Reprogramming of distinct astroglial populations into specific neuronal subtypes in vitro and in vivo

Recently, the field of cellular reprogramming has been revolutionized by works showing the potential to directly lineage-reprogram somatic cells into neurons upon overexpression of specific transcription factors. This technique offers a promising strategy to study the molecular mechanisms of neuronal specification, identify potential therapeutic targets for neurological diseases and eventually repair the central nervous system damaged by neurological conditions. Notably, studies with cortical astroglia revealed the high potential of these cells to reprogram into neurons using a single neuronal transcription factor. However, it remains unknown whether astroglia isolated from different regions of the central nervous system have the same neurogenic potential and generate induced neurons (iN) with similar phenotypes. Similarly, little is known about the fate that iNs could adopt after transplantation in the brain of host animals.
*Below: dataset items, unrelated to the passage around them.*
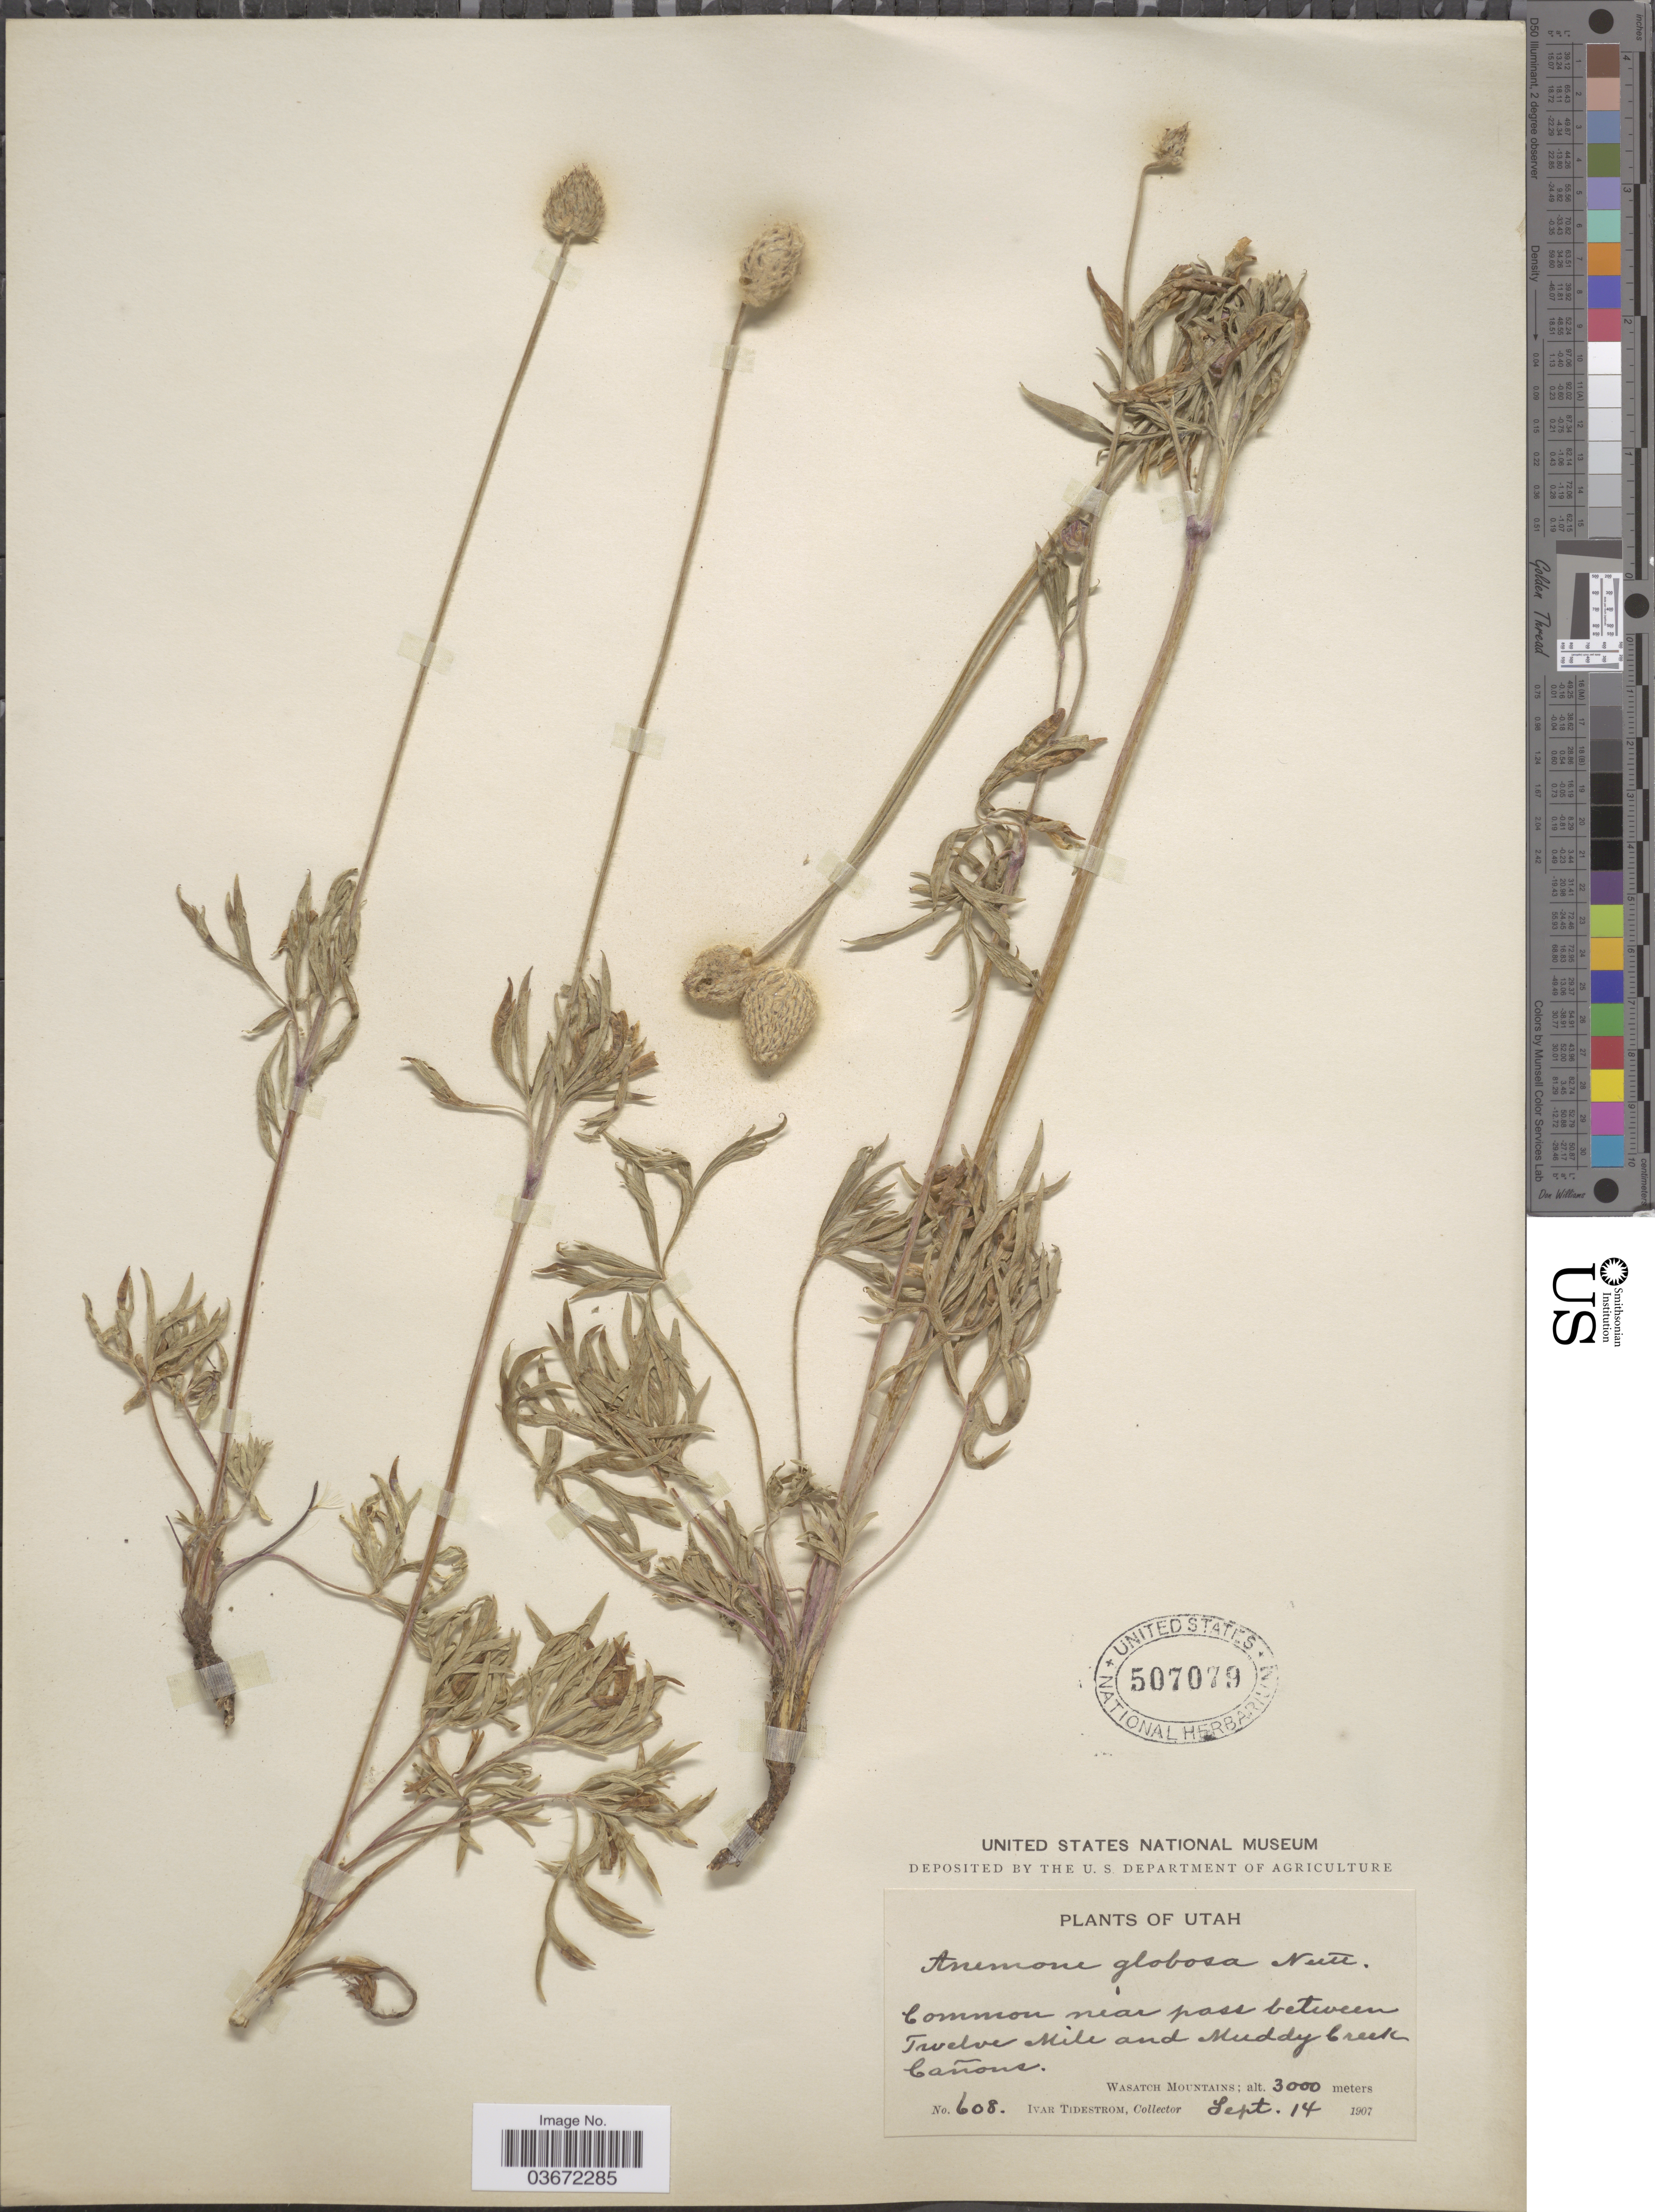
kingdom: Plantae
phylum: Tracheophyta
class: Magnoliopsida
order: Ranunculales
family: Ranunculaceae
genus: Anemone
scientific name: Anemone globosa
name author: (Torr. & A. Gray) Nutt. ex A. Heller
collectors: I. F. Tidestrom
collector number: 608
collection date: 1907-09-14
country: United States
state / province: Utah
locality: Common near pass between Twelve Mile and Muddy Creek Cañons. Wasatch Mountains.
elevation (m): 3000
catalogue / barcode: US 507079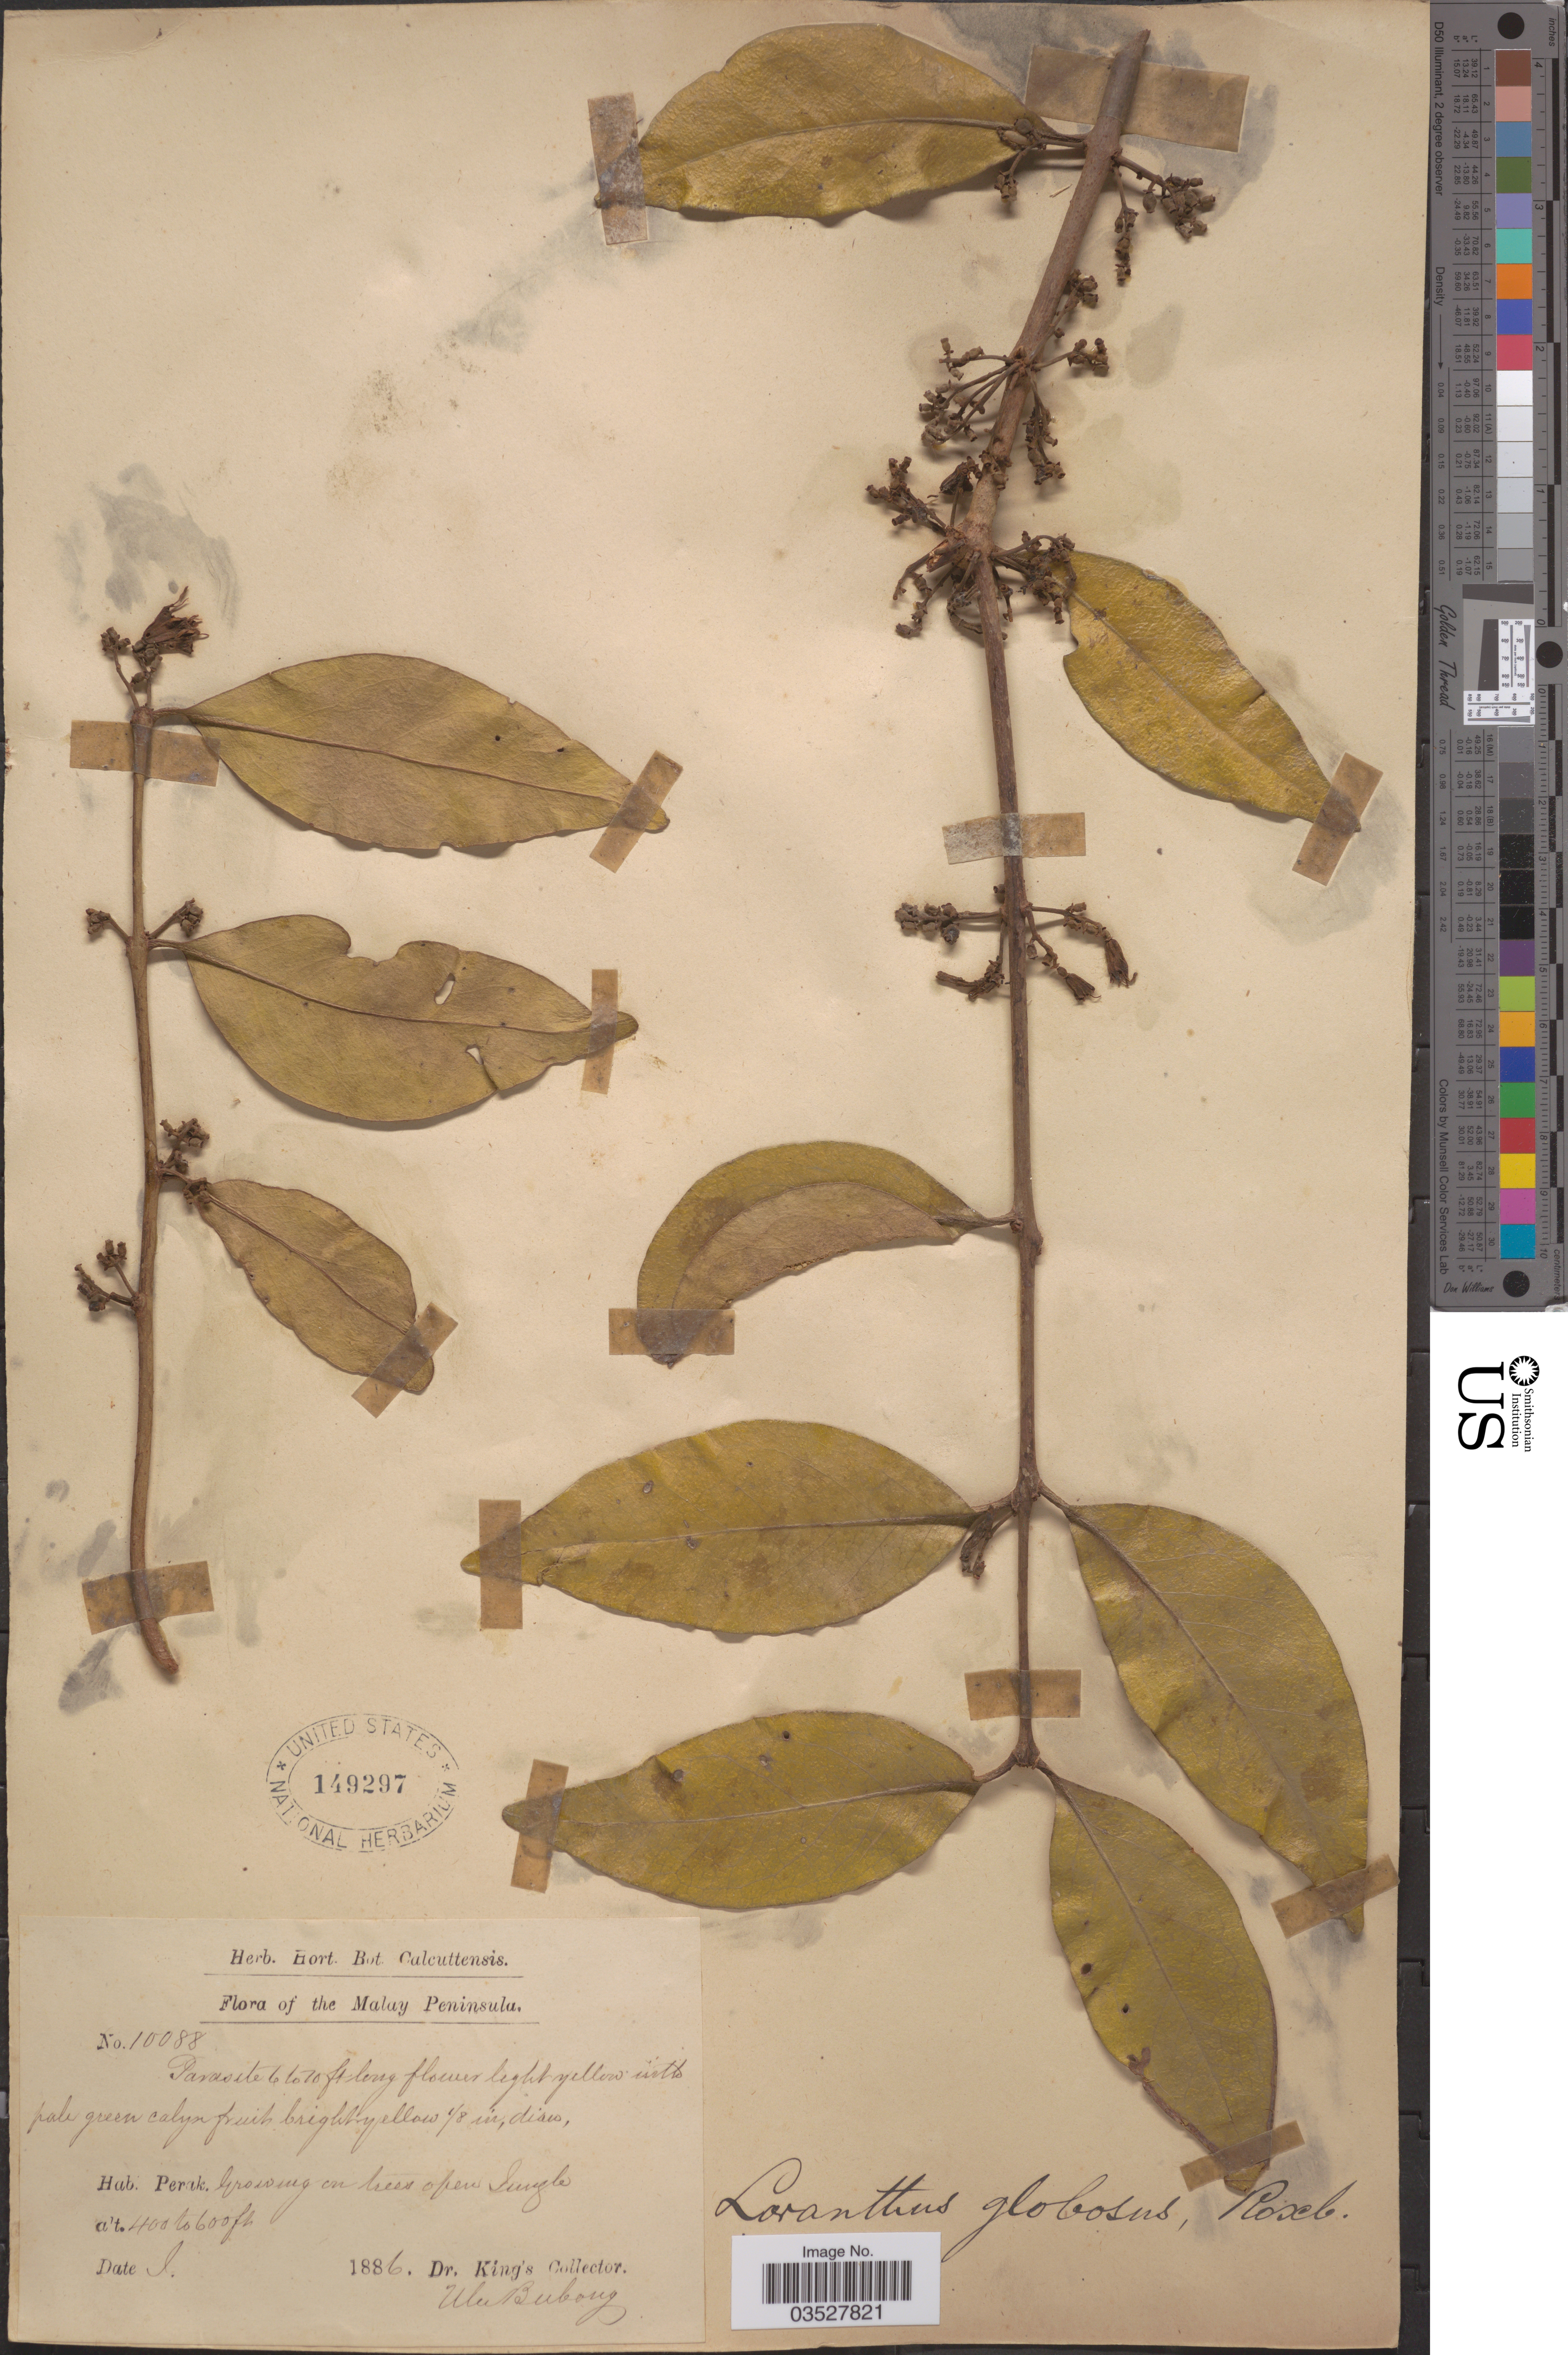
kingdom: Plantae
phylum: Tracheophyta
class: Magnoliopsida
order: Santalales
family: Loranthaceae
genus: Elytranthe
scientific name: Elytranthe cochinchinensis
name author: (Lour.) G. Don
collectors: Dr. King's collector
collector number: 10088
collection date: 1886-01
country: Malaysia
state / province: Perak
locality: The Malay Peninsula.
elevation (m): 122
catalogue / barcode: US 149297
In this study we compare the potential to reprogram astroglial cells isolated from the postnatal cerebral cortex and cerebellum into iNs both in vitro and in vivo using the proneural transcription factors Neurogenin-2 (Neurog2) and Achaete scute homolog-1 (Ascl1). Our results indicate cerebellar astroglia can be reprogrammed into induced neurons (iNs) with similar efficiencies to cerebral cortex astroglia. Notably however, while iNs in vitro adopt fates reminiscent of cortical or cerebellar neurons depending on the astroglial population used for reprogramming, in situ, after transplantation in the postnatal and adult mouse brain, iNs adopt fates compatible with the region of integration. Thus, our data suggest that the origin of the astroglial population used for lineage-reprogramming affects the fate of iNs in vitro, but this imprinting can be overridden by environmental cues after grafting.